The 2012 contract also required CDS to submit cargo claims to the Surface Transportation Board before it could pursue litigation (never mind that STB wouldn’t involve itself with something like this). Moreover, it contained indemnity provisions, ones which AST argued wouldn’t apply in suits between CDS and AST as a matter of Oregon law, further complicating the contract issue.
Lastly, AST urged that CDS, in violation of industry practice, failed to apprize it of the cargo’s value so that it could procure adequate insurance. This also raised issues only a trier of fact could resolve.
All this might have been avoided if CDS had gotten AST’s signature on its 2012 contract.
Mitsui Sumitomo Insurance Co., Ltd. v. Daily Express, Inc., 2015 WL 6506546 (S.D. Ohio 2015)
Transportation law includes some quirks and peculiarities many lawyers and judges aren’t familiar with. Inadequate legal expertise can sometimes lead to compromise of parties’ legal rights, or at least delayed justice. Most trucking lawyers can’t count the number of times their clients been with served with complaints alleging breach of contract, negligence and other common law theories of liability for interstate cargo damage. As Carmack preemption of such theories is one of the most basic of transportation law precepts, knowledgeable lawyers often end up shedding their robes and wigs, stepping into academic shoes, and teaching all concerned how the law works. When opposing counsel still don’t get it, motions to dismiss often follow.
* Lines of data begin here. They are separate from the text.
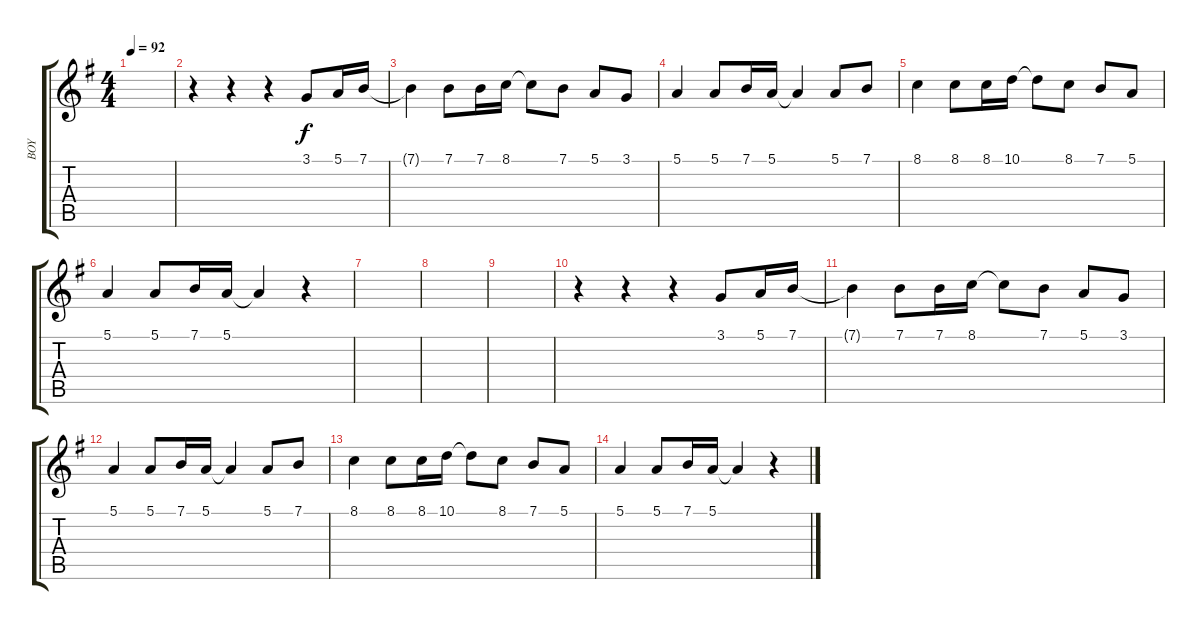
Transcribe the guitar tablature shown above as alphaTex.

\track ("BOY" "BOY") {instrument clarinet}
\staff {score tabs}
\tuning (E4 B3 G3 D3 A2 E2) {hide}
\ts (4 4)
\tempo 92
\clef g2
\ks g
|
r.4 r.4 r.4 3.1.8 5.1.16 7.1.16 |
7.1{t}.4 7.1.8 7.1.16 8.1.16 8.1{t}.8 7.1.8 5.1.8 3.1.8 |
5.1.4 5.1.8 7.1.16 5.1.16 5.1{t}.4 5.1.8 7.1.8 |
8.1.4 8.1.8 8.1.16 10.1.16 10.1{t}.8 8.1.8 7.1.8 5.1.8 |
5.1.4 5.1.8 7.1.16 5.1.16 5.1{t}.4 r.4 |
|
|
|
r.4 r.4 r.4 3.1.8 5.1.16 7.1.16 |
7.1{t}.4 7.1.8 7.1.16 8.1.16 8.1{t}.8 7.1.8 5.1.8 3.1.8 |
5.1.4 5.1.8 7.1.16 5.1.16 5.1{t}.4 5.1.8 7.1.8 |
8.1.4 8.1.8 8.1.16 10.1.16 10.1{t}.8 8.1.8 7.1.8 5.1.8 |
5.1.4 5.1.8 7.1.16 5.1.16 5.1{t}.4 r.4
But as the U.S. District Court for the Southern District of Ohio recently concluded, transportation law is still subject to the same general court rules, including the rather low-level “notice pleading” requirements regarding the specificity a complaint must allege. A shipper’s cargo consisting of a “VC roll,” which is a steel sheet product, transported by motor carrier Daily Express from Ohio to Indiana, allegedly arrived damaged. The shipper’s subrogated insurer had paid the shipper 62 grand through a first party cargo insurance policy, and sued Daily Express in an Ohio state court to recoup its payout. The complaint alleged “strict liability” under Carmack, as well as breach of contract and negligence. Daily Express removed the action to federal court, and then moved to dismiss the complaint under FRCP 12(b)(6) based on Carmack preemption and an assertion the complaint inadequately pleaded a claim under Carmack.
The motion was denied. True, Carmack requires demonstration of cargo tendered in good order and condition, non-delivery or delivery in short or damaged condition, and damages. It’s also true that Carmack doesn’t impose “strict liability” in the tort sense of the word. But alleging it does, and not giving precise detail as to the nature and evidence of the Carmack elements, isn’t fatal to a complaint. For example, alleging that “[d]efendant signed the bill of lading, acknowledging receipt of the … VC roll in apparent good order” is adequate, even though the allegation doesn’t specifically say the cargo was indeed in good order. Identification of the cargo as “Roll 101,” while perhaps not a precise identification that might later be a challenge in the litigation, isn’t grounds to dismiss. Nor is failure to allege how the cargo was damaged fatal, and issuance of a bill of lading to the shipper’s agent, and not to the shipper itself, doesn’t excuse the carrier from Carmack liability.
The point is that adequate notice as pleaded to apprize the motor carrier of the claim’s nature. Details can be fleshed out in discovery.